Há pouco mais de um mês, os Secretários de Estado do Trabalho e do Desporto vieram a Braga declarar que as “portas estão escancaradas” para os emigrantes que queiram “fazer vida” em Portugal. Discursando na abertura da 10.ª edição do Encontro Europeu de Jovens Lusodescendentes, Miguel Fontes e João Paulo Correia asseguraram que a fixação de talentos é a prioridade de um país doravante “competitivo” e “capaz de atrair jovens qualificados”. A cartilha em torno do programa “Regressar” – que inclui uma comparticipação nas despesas da viagem e no transporte dos bens, assim como uma série de incentivos fiscais – não cessa de martelar que cerca de 20 000 compatriotas já terão aproveitado a oportunidade para voltar às origens. A estes ter-se-ão ainda juntado alguns nómadas digitais. Contudo, o próprio das portas escancaradas é permitir circular em ambos os sentidos…

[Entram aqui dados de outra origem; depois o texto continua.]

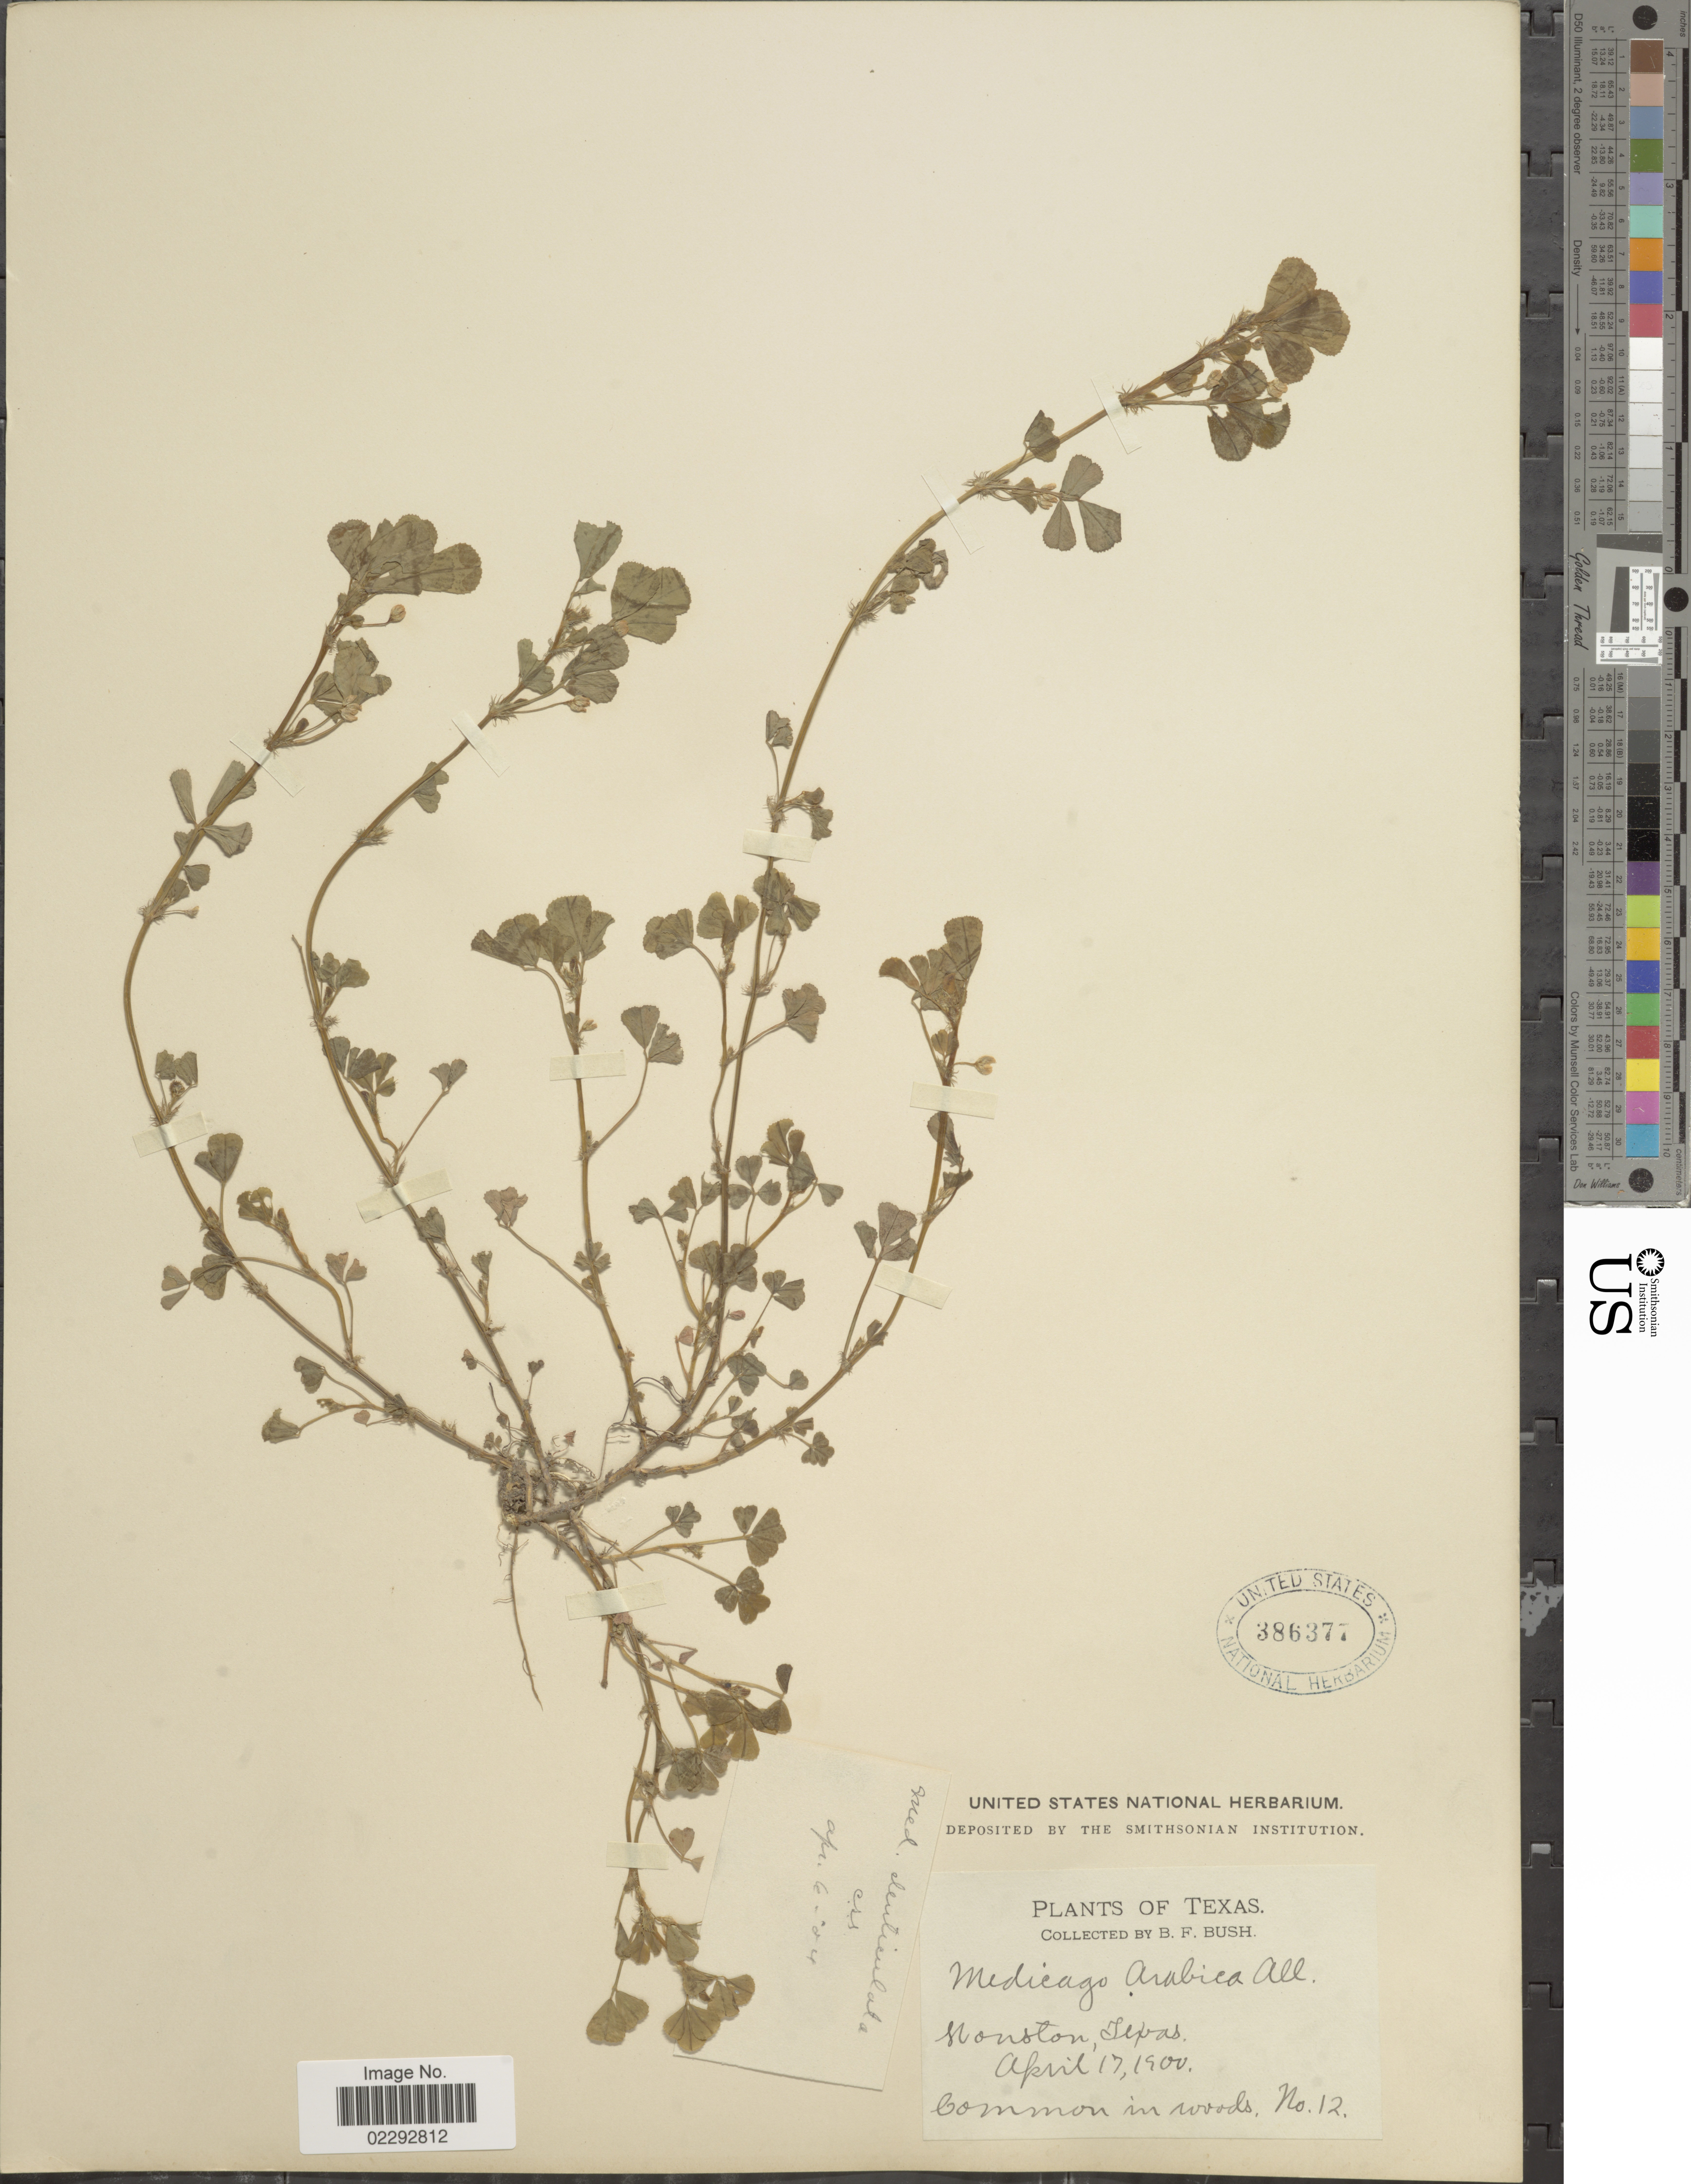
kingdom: Plantae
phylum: Tracheophyta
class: Magnoliopsida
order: Fabales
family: Fabaceae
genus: Medicago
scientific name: Medicago hispida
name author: Gaertn.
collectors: B. F. Bush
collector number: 12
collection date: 1900-04-17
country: United States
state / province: Texas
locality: Houston, Texas.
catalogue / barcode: US 386377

De acordo com o Observatório da Emigração, cerca de 60 000 Portugueses emigraram em 2021, um número que sobe para 71 000 nas estatísticas da Pordata. Aliás, se somarmos os fluxos para o exterior da última década (2013-2022), a maior base de dados nacional contabiliza mais de 900 000 partidas. A tendência parece não esmorecer, como corroboram os resultados de uma recente sondagem (Aximage, 2023), segundo a qual 53% dos jovens portugueses admite instalar-se fora do país, enquanto 19% tem dúvidas quanto a essa questão. Por outras palavras, apenas um quarto dos jovens não equaciona de todo emigrar. Ainda há tempos cruzei com uma ex-aluna que me dizia estar de malas feitas para os Países Baixos. Verdade seja dita, somos useiros e vezeiros em lidar com tais paradoxos.

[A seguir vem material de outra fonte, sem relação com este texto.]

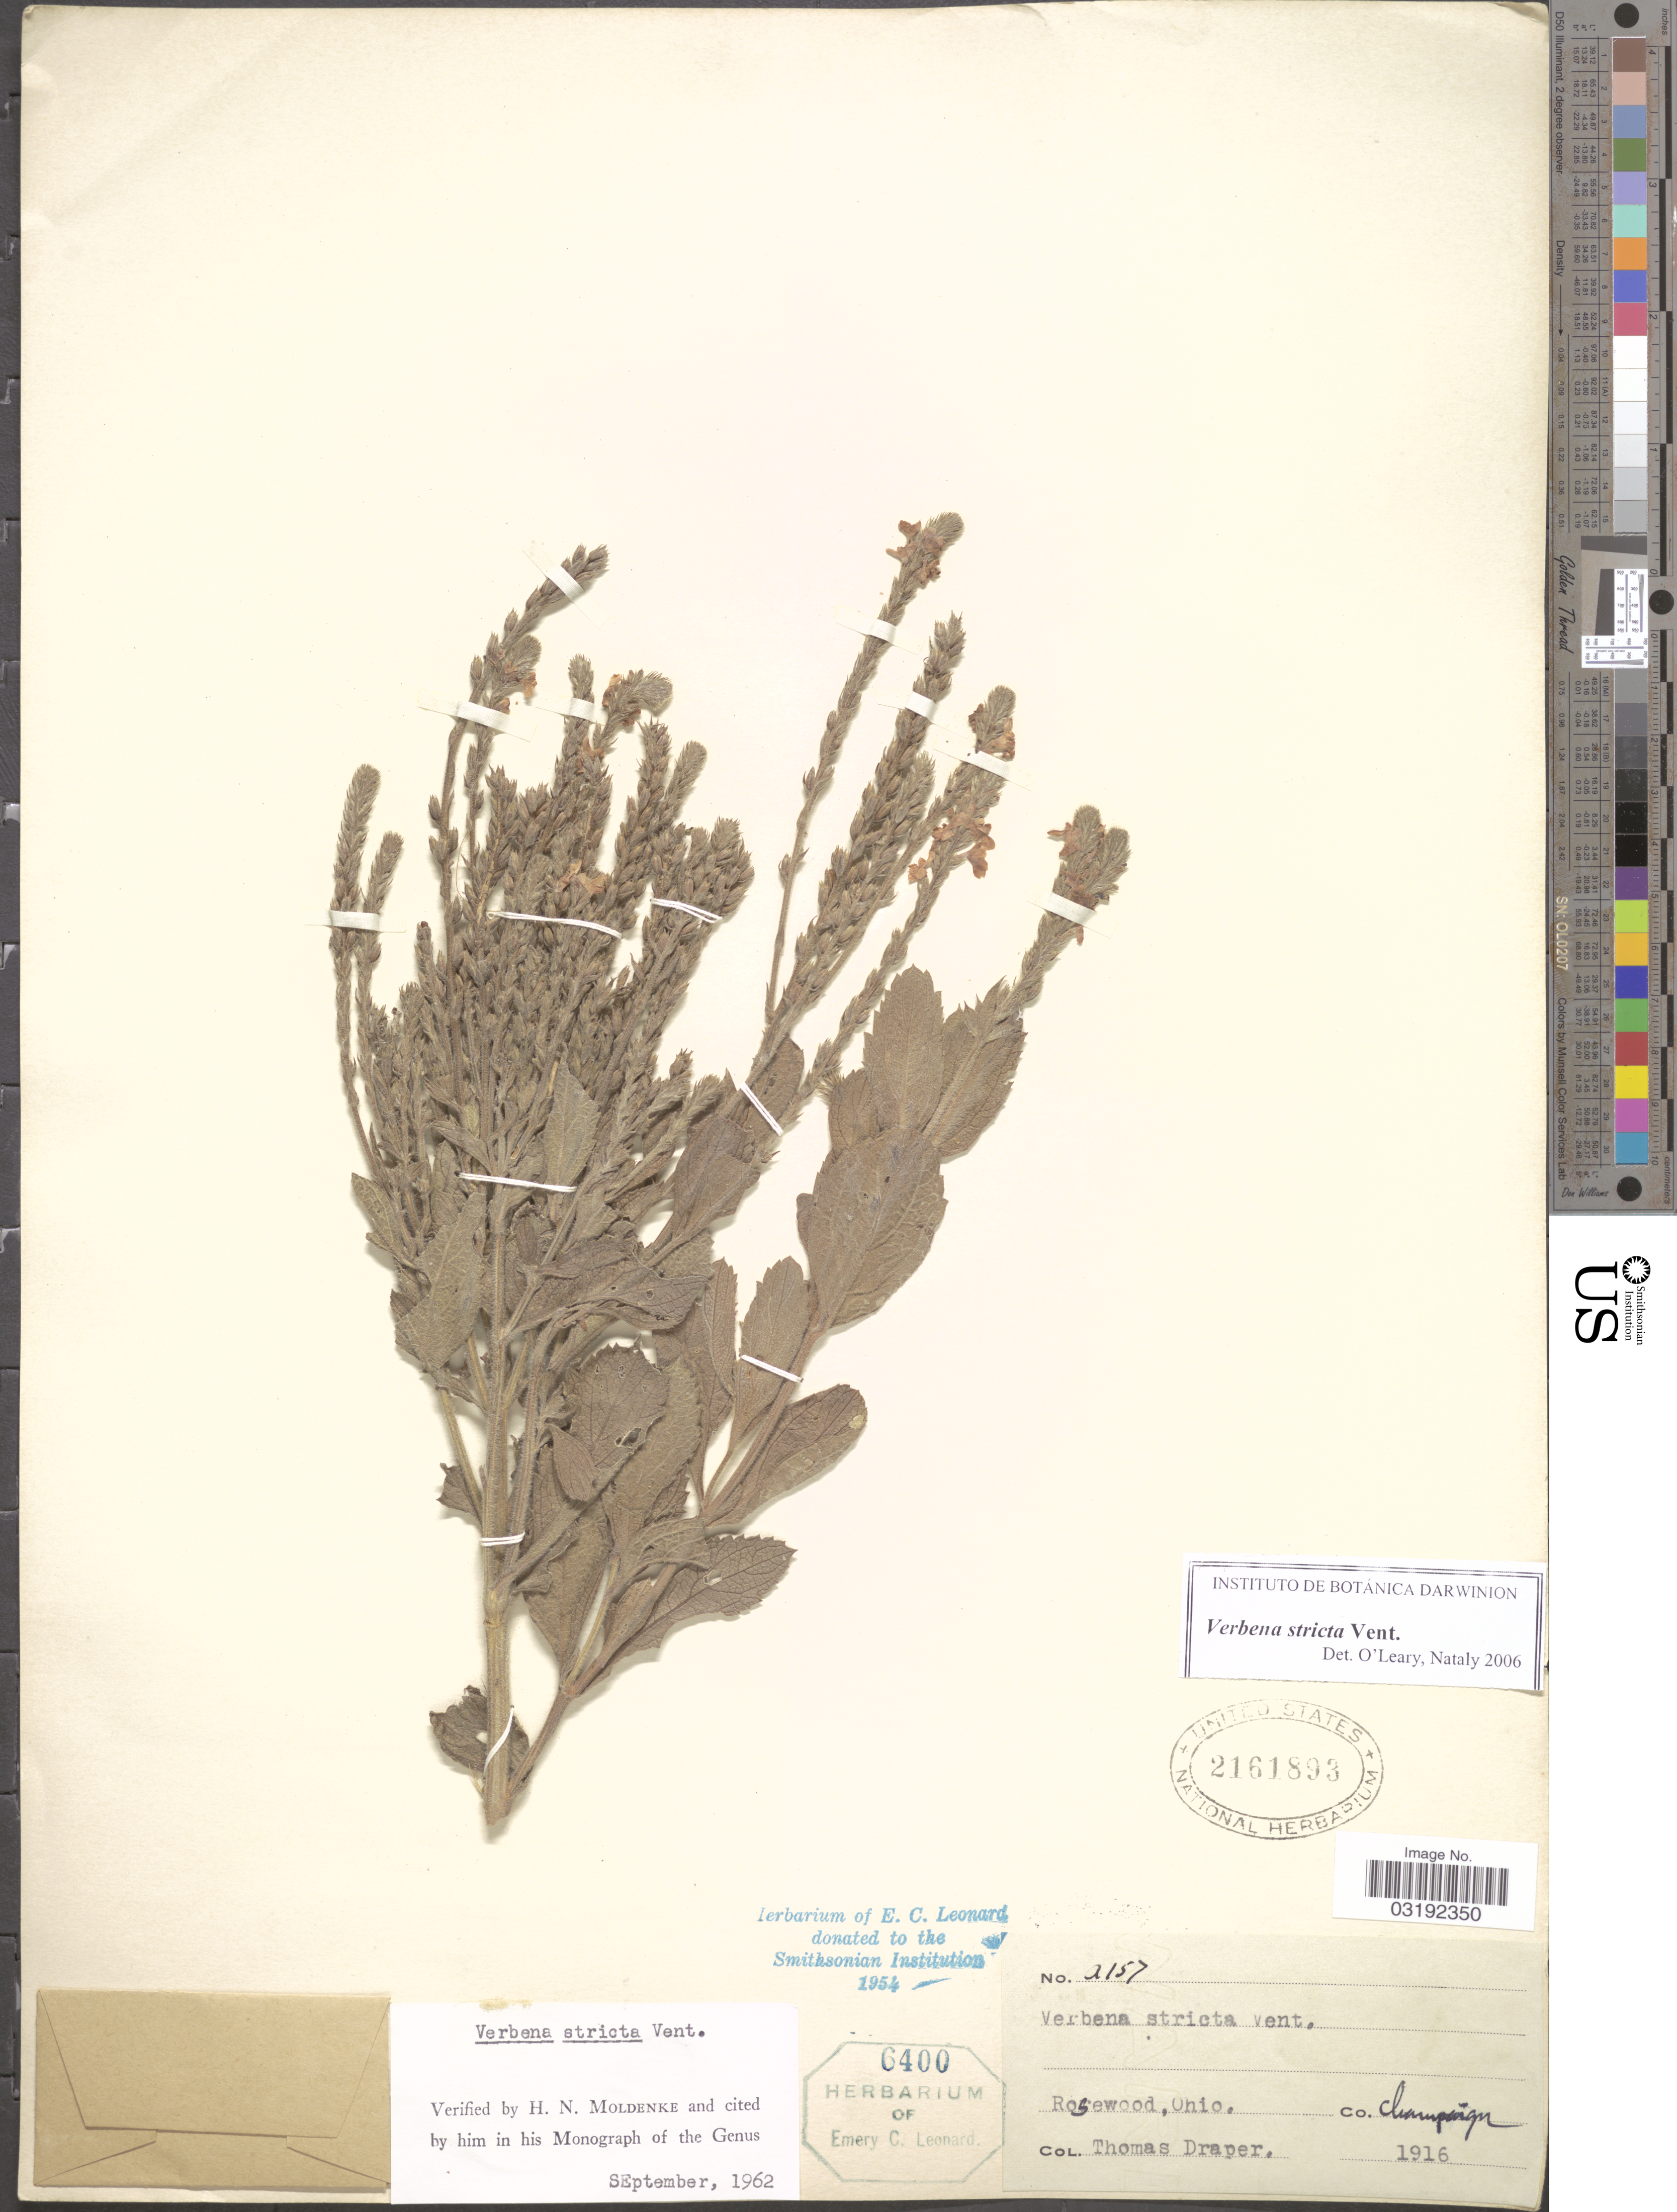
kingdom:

A instabilidade financeira e a crise da habitação vieram recentemente revigorar uma corrente migratória centenária qu’Eça de Queirós designava como “força civilizadora” (1874), mas Oliveira Martins já caraterizava como “sinal da nossa prostituição económica e política” (1891). Nem de propósito, os números do Banco de Portugal revelam que no primeiro semestre de 2023, a diáspora enviou para o país de origem quase 2 000 milhões de euros em remessas, ou seja, mais de 11 milhões por dia, números sobre os quais os nossos governantes não têm tanto por hábito comunicar. Os baixos salários e a subida do custo de vida em geral exacerbam uma crise endémica que nem a “pipa de massa” vinda da União Europeia consegue disfarçar. Em média, os nossos jovens apenas conseguem sair da casa dos pais por volta dos 30 anos. Para um país assim tão “competitivo”, dá que pensar.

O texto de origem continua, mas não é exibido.